During additions of elements:

  • This may trigger a reallocation (1) if myVector.size() == myVector.capacity(), since checking this is error-prone, we usually consider that any addition will invalidate the iterators
  • If you want to be 'picky' and knows that the reallocation is not triggered, then you still have to worry about insert. Inserting an element invalidates the iterators pointing to this current position and all subsequent ones since the elements are shifted one step towards the end of the vector.

During removal of elements:

  • There is no reallocation, even if the buffer is now much bigger than needed. It is possible to force this though, using the shrink to fit idiom (2).
  • All iterators pointing past the element removed are invalidated. Especially, the previous 'end' iterator is now beyond the [begin,end] range and cannot be used safely within STL algorithms for example.

(1) The internal structure of a std::vector is an array of T, this is due for compatibility with the C-programs (using &myVector.front() as the address of the array) and because it guarantees contiguity and a minimum space overhead (ie, the amount of space taken by the vector own data vs the amount of space occupied by an object)

At any moment, you can know how many objects a vector can hold using .capacity() method.

When you want to insert an object and the vector does not have the necessary capacity, a call to the .reserve(size_t) method is triggered. This method, if the number of items required is superior to the current capacity, triggers a reallocation.

The vector then allocates a new array of elements (its size is generally 2*n+1 where n is the current capacity), copies the elements of the current array to the new array, discards the current array.

Because it discards the current array, your iterators are invalidated as vector iterators are generally simple pointers (for efficiency).

Note that if the iterators were implemented as: a reference to the vector + a count, and dereferencing was actually *(&m_vector.front() + n) reallocation would not invalidate them... but they would be less efficient.

(2) Shrink to fit: Warning, this triggers a COPY of the elements and invalidates iterators.
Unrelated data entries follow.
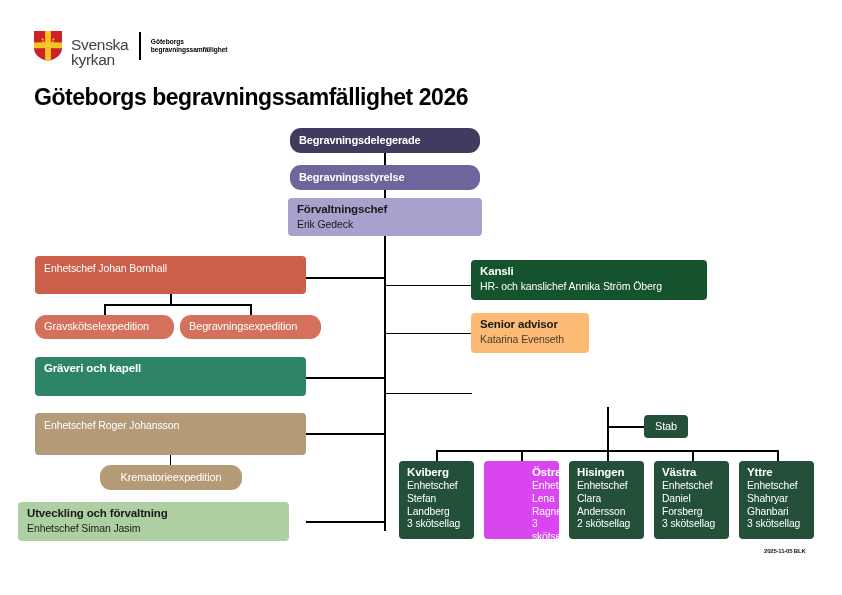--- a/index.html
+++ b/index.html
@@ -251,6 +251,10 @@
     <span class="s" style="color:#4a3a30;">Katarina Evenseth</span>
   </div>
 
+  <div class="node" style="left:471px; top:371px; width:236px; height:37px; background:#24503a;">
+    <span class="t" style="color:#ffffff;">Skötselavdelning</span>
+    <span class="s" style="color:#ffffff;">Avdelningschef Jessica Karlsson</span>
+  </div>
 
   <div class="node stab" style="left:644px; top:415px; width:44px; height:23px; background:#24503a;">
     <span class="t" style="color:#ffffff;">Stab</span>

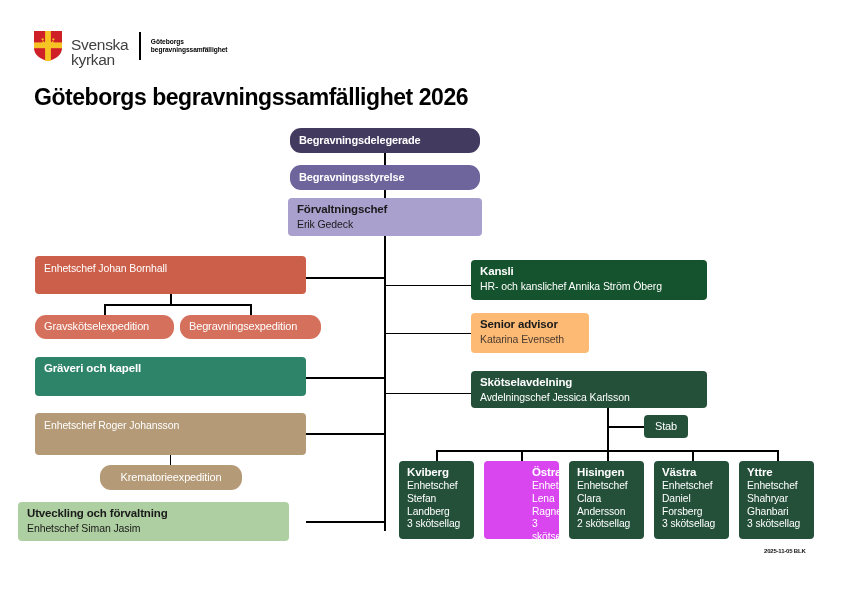--- a/index.html
+++ b/index.html
@@ -130,7 +130,7 @@
     padding: 4px 10px;
   }
   .node.stab .t {
-    font-weight: normal;
+    font-weight: bold;
     font-size: 11px;
   }
 

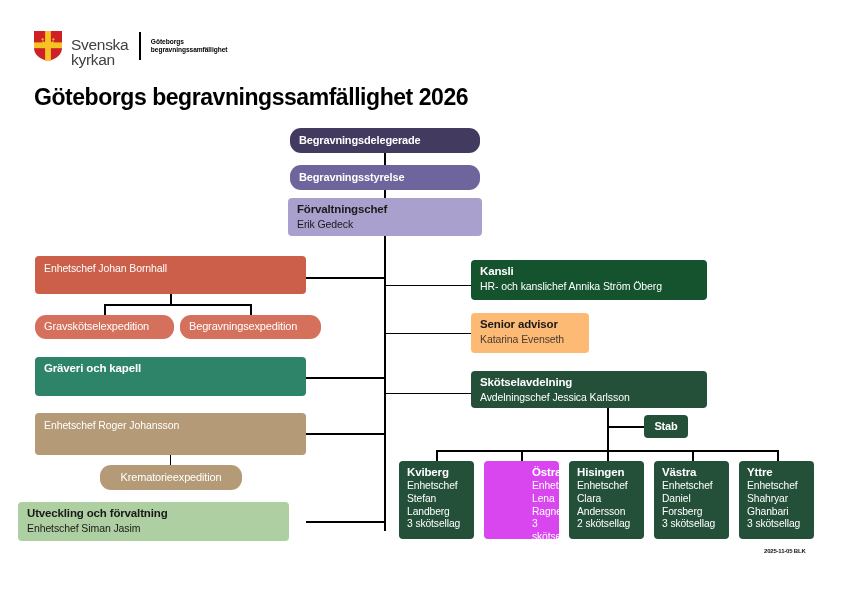--- a/index.html
+++ b/index.html
@@ -268,7 +268,7 @@
 3 skötsellag</span>
   </div>
 
-  <div class="node district" style="left:484px; top:461px; width:75px; height:78px; background:#d946ef;padding-left:48px;">
+  <div class="node district" style="left:484px; top:461px; width:75px; height:78px; background:#0369a1;padding-left:48px;">
     <span class="t" style="color:#ffffff;">Östra</span>
     <span class="s" style="color:#ffffff; white-space:pre-line;">Enhetschef
 Lena

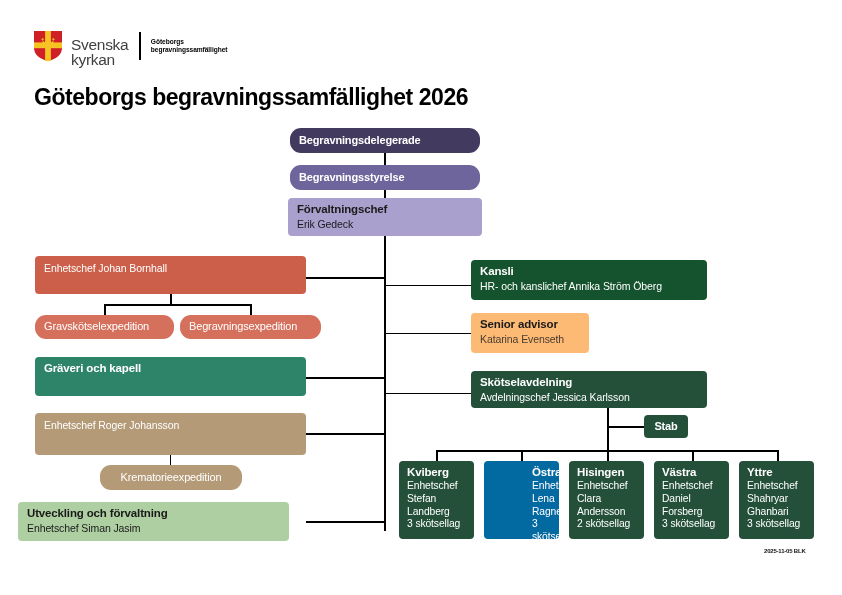--- a/index.html
+++ b/index.html
@@ -236,7 +236,7 @@
     <span class="t" style="color:#ffffff;">Krematorieexpedition</span>
   </div>
 
-  <div class="node" style="left:18px; top:502px; width:271px; height:39px; background:#aecfa1;">
+  <div class="node" style="left:35px; top:502px; width:271px; height:39px; background:#aecfa1;">
     <span class="t" style="color:#1a1a1a;">Utveckling och förvaltning</span>
     <span class="s" style="color:#1a1a1a;">Enhetschef Siman Jasim</span>
   </div>

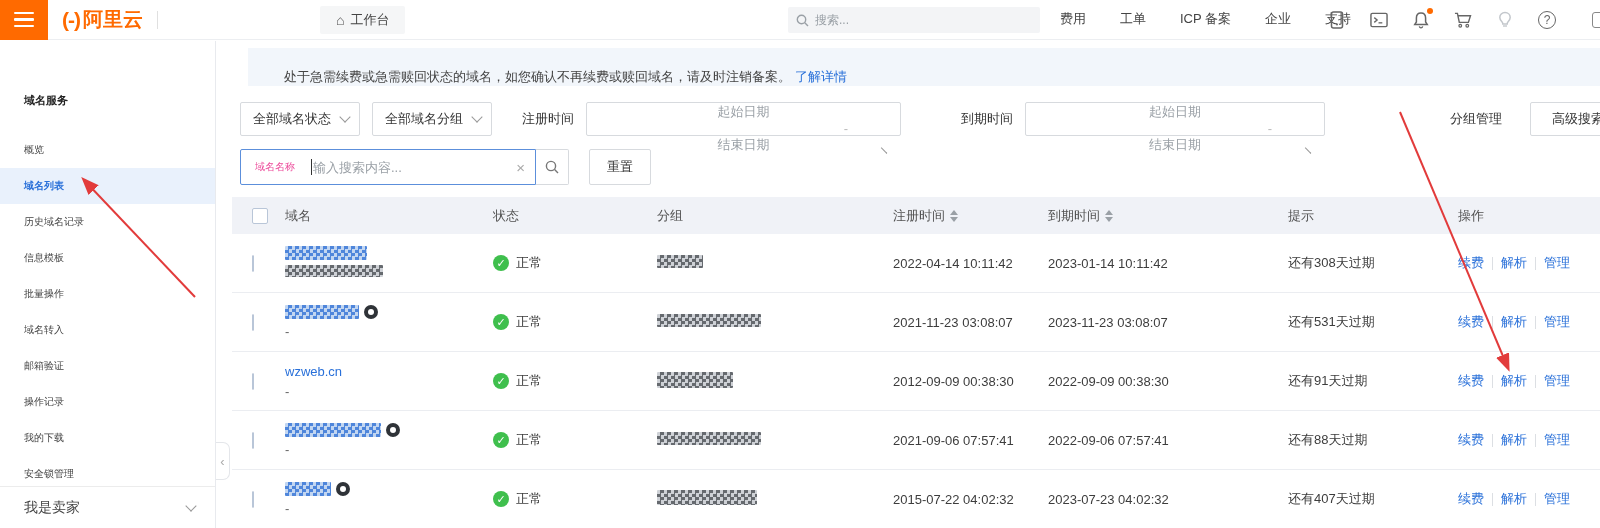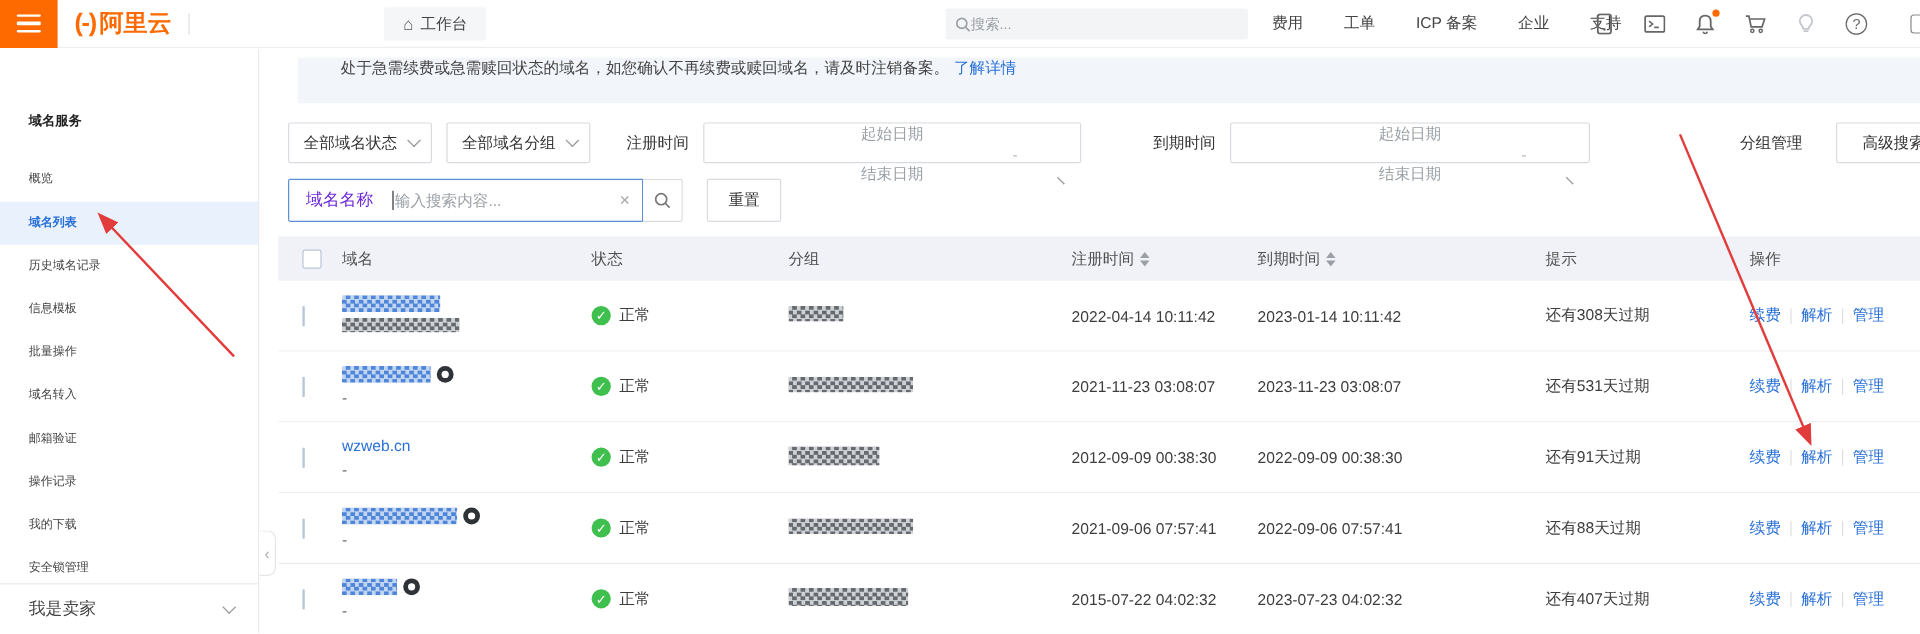--- a/index.html
+++ b/index.html
@@ -25,7 +25,7 @@
                border-radius:2px; display:flex; align-items:center; padding:0 8px; }
   .tb-search svg { flex:none; }
   .tb-search input { border:none; background:transparent; outline:none; font-size:12px; color:#333;
-                     width:100%; font-family:inherit; }
+                     margin-left:6px; width:100%; font-family:inherit; }
   .tb-search input::placeholder { color:#9aa0a6; }
   .tb-menu { position:absolute; left:1060px; top:0; height:38px; display:flex; align-items:center; gap:34px; }
   .tb-menu a { font-size:13px; color:#444; text-decoration:none; white-space:nowrap; cursor:pointer; }

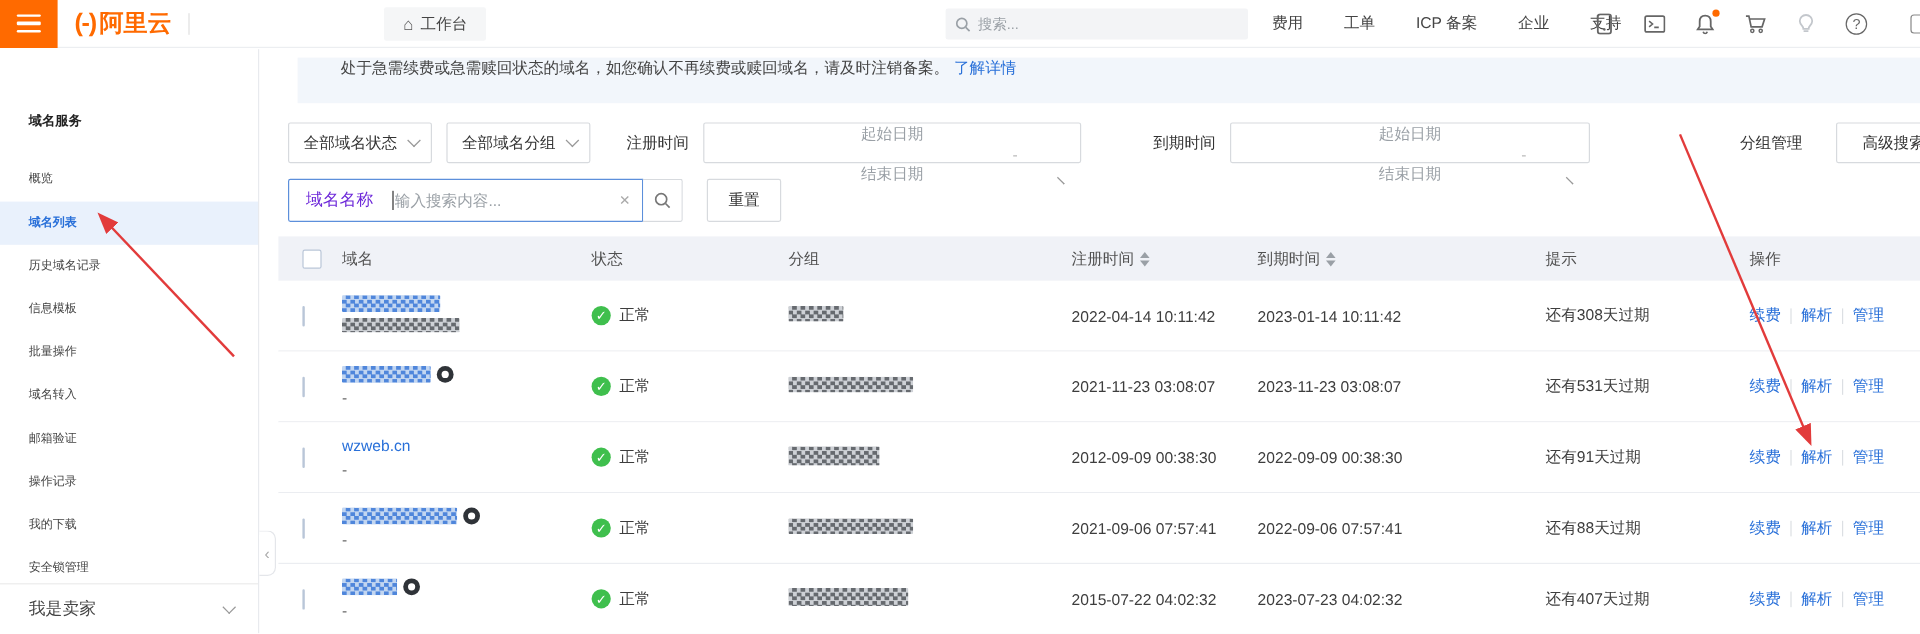--- a/index.html
+++ b/index.html
@@ -60,7 +60,7 @@
   
   .main { position:absolute; top:41px; left:232px; width:1368px; height:487px; background:#fff; }
   .notice { position:absolute; top:7px; left:16px; width:1352px; height:38px; background:#f2f6fb;
-            display:flex; align-items:flex-start; padding-left:36px; font-size:13px; color:#444; }
+            display:flex; align-items:flex-end; padding-left:36px; font-size:13px; color:#444; }
   .notice a { color:#2970d9; text-decoration:none; margin-left:4px; cursor:pointer; }
 
   .filters { position:absolute; top:60px; left:8px; width:1360px; height:36px; display:flex;

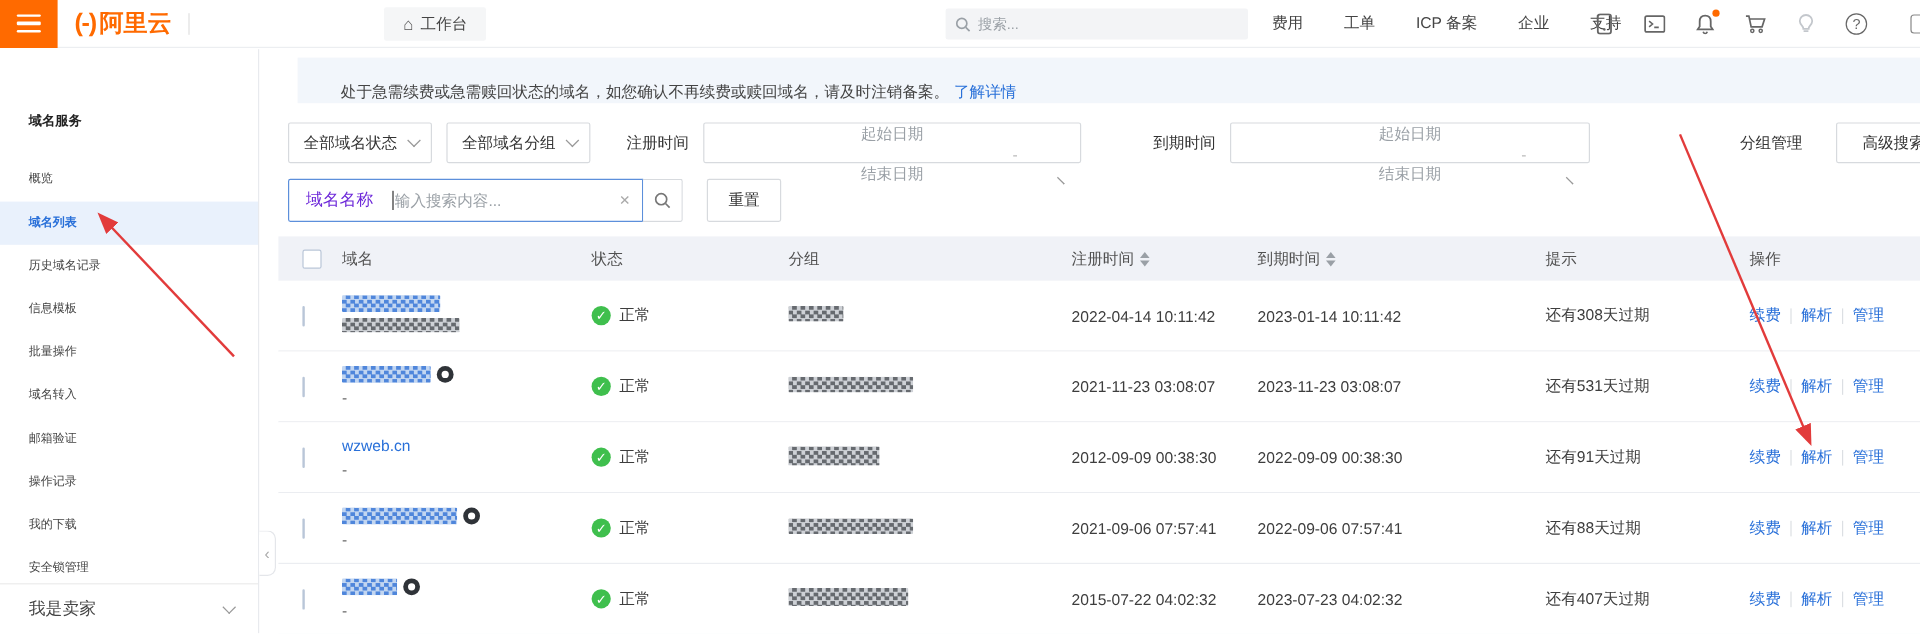--- a/index.html
+++ b/index.html
@@ -86,7 +86,7 @@
   .searchrow { position:absolute; top:108px; left:8px; display:flex; align-items:center; }
   .sgroup { display:flex; align-items:center; width:296px; height:36px; border:1px solid #5c8fdb;
             border-radius:2px 0 0 2px; background:#fff; padding:0 10px 0 14px; }
-  .sgroup .lab { font-size:14px; color:#6d28d9; white-space:nowrap; margin-right:16px; }
+  .sgroup .lab { font-size:10px; color:#ec4899; white-space:nowrap; margin-right:16px; }
   .caret { width:1px; height:16px; background:#333; margin-right:1px; }
   .sgroup input { border:none; outline:none; flex:1; font-size:13px; color:#333; font-family:inherit;
                   min-width:0; }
// myVector has 10 elements, but myVector.capacity() == 1000
myVector.swap(std::vector<int>(myVector));

It first creates a temporary vector, which will allocate only as much memory as is needed (with a minimum depending on the library), and copy the elements of myVector. Then the swap operation exchange the buffers from myVector and this copy, and thus myVector now hols a buffer with the minimum amount of memory necessary. At the end of the operation the temporary is destroyed and the memory it holds released.